Opposition Leader Peter Dutton has unveiled details of his much-anticipated nuclear energy policy, which will put nuclear power plants in Australia’s former fossil fuel heartlands if the coalition wins the federal election.

He said a coalition government would build seven plants at existing coal-fired power stations, with the assets to be owned by the Commonwealth.

This includes Loy Yang Power Station in Victoria’s Gippsland area, Callide and Tarong in Queensland, Mount Piper at Lithgow in central west NSW and Liddell in NSW’s Hunter region.

The coalition would also build small modular reactors at Northern Power Station in Port Augusta, South Australia and at Muja Power Station, south of Perth.

SMRs are supposedly cheaper and quicker to build than their larger counterparts but no projects have been completed globally and the CSIRO warned it would be “very unlikely” one would be up and running as quickly as 2038.

“We want to utilise the existing assets that we’ve got, and the poles and wires that are used at the moment on the coal-fired power station sites … to distribute the energy generated from the latest-generation nuclear reactors,” Mr Dutton told reporters in Sydney on Wednesday.

“We have the ability to do that in a way that renewables can’t.”

Going nuclear will require lifting current bans on the energy source, setting up potential political battles with the states, where some political leaders have already said they won’t allow atomic plants.

The nuclear power plants will form part of an “energy mix” that also includes gas and renewables, which the opposition claims will help provide a round-the-clock source of baseload power.

“It allows us to put enough nuclear into the system such that it provides the firming power and such that it brings downward pressure on prices,” Mr Dutton said.

But even if the opposition wins government, according to their plan, it will take another 10 to 12 years from an official decision for nuclear electricity to enter the grid with the first two nuclear plants expected to be completed between 2035 and 2037.

This means Australia could still reach net-zero emissions by 2050, Mr Dutton said.

Prime Minister Anthony Albanese has slammed the plan and says it overlooks Australia’s renewable energy potential.

“It’ll be a taxpayer funded nuclear fantasy,” he told ABC radio.

“Here in Australia, we have the best solar resources in the world.

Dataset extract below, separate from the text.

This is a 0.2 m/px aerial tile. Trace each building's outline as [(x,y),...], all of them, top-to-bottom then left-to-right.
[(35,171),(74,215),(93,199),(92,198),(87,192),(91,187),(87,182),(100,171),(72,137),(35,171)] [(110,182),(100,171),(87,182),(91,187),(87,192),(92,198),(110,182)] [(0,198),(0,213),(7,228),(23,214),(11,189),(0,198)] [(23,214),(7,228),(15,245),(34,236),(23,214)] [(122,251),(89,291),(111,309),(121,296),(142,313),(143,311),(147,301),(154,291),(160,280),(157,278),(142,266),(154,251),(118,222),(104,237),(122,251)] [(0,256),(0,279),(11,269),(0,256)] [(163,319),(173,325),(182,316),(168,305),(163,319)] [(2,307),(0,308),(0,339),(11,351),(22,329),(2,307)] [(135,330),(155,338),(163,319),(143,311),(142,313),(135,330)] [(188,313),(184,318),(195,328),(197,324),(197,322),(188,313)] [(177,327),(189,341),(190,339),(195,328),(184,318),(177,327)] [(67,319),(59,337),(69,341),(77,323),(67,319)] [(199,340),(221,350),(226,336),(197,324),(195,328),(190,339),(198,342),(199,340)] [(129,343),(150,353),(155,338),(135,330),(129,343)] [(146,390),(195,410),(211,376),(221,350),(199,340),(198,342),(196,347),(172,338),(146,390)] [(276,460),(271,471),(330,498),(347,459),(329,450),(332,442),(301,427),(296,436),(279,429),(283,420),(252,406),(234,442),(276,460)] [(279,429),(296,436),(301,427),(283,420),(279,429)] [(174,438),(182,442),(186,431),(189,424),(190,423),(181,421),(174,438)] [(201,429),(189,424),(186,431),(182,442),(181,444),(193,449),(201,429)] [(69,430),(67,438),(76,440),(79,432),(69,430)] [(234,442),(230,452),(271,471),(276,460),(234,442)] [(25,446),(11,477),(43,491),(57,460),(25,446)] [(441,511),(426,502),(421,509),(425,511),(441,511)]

“This makes no economic sense, as well as leaving us in a position of energy insecurity because of the time that it will take to roll out a nuclear reactor.”

The latest edition of the benchmark GenCost report, released by the CSIRO and the Australian Energy Market Operator in May, found the cost of building a large-scale nuclear power plant would be at least $8.5 billion.

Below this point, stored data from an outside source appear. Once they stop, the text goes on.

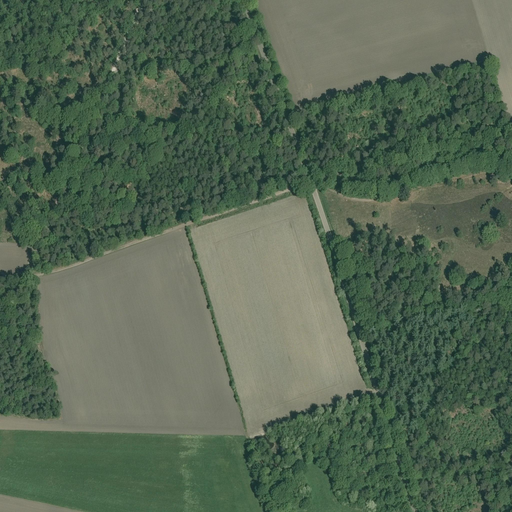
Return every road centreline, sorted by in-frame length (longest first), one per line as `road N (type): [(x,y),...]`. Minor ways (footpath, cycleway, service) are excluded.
road 1 (unclassified): [(413,511),(320,211),(242,0)]
road 2 (track): [(0,361),(48,224),(144,0)]
road 3 (track): [(27,277),(310,182)]
road 4 (track): [(310,182),(505,132)]
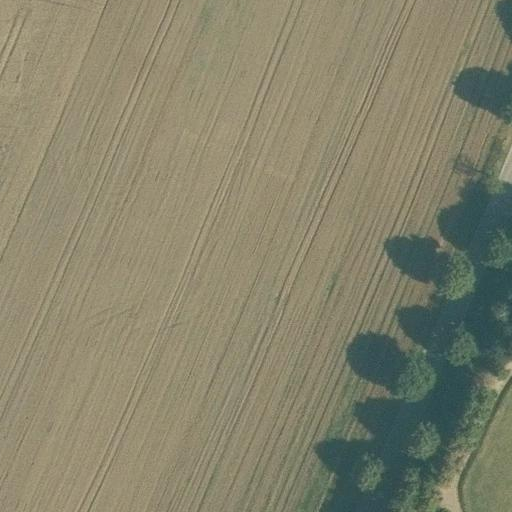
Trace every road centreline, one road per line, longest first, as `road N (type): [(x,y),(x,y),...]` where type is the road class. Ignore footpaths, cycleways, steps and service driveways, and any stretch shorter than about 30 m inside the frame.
road 1 (tertiary): [(511,178),(368,511)]
road 2 (track): [(446,477),(511,364)]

Mr Dutton said he will have more to say about his plan’s cost “in due course”.

The coalition is also attempting to assuage health concerns by insisting modern nuclear power plants are “incredibly safe”.

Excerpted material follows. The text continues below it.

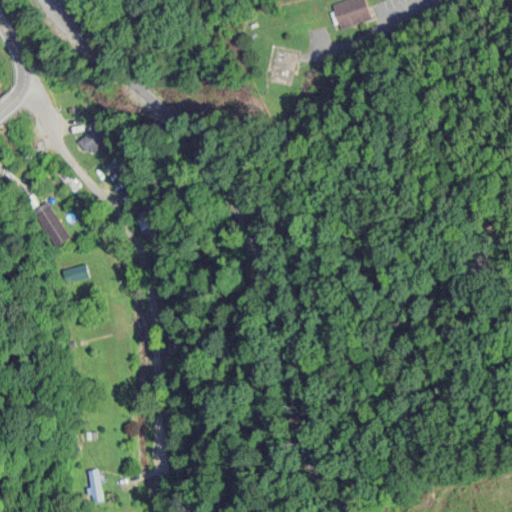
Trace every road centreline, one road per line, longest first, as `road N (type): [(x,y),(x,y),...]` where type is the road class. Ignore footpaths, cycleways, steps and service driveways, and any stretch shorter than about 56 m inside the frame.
road 1 (residential): [(347,511),(320,458),(260,239),(52,0)]
road 2 (residential): [(191,511),(140,261),(22,72),(18,90),(0,106)]
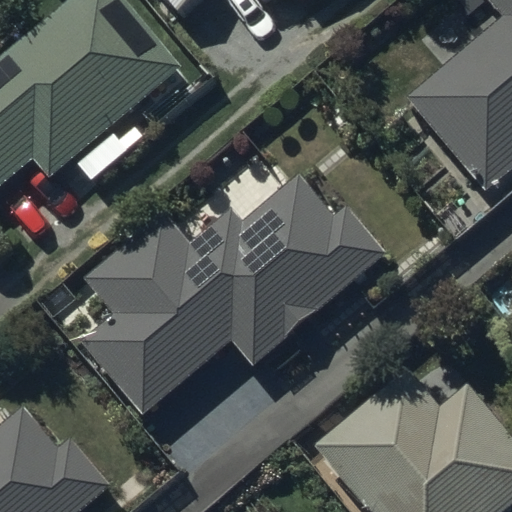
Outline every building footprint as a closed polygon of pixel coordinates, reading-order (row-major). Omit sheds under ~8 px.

The nuclear reactor in the southern Sydney suburb of Lucas Heights, for example, has been used in medical and material science research for years, rather than larger-scale power generation.

A 470-megawatt reactor produces waste equivalent to the size of a soda can which could be stored on site and moved to a permanent home, Mr Dutton said.

But state leaders have already objected to nuclear plants in their jurisdictions.

NSW Premier Chris Minns says he would not lift the state’s nuclear prohibition on energy production.

“If all of a sudden you were to introduce nuclear power, that investment is at real risk,” he told reporters.

“It costs a lot of money and second, it takes a lot of time and we don’t have a day to wait.”

On Tuesday, leader of the Queensland Liberal National party David Crisafulli – who is tipped win the state’s election – said he would not repeal his state’s nuclear prohibition either.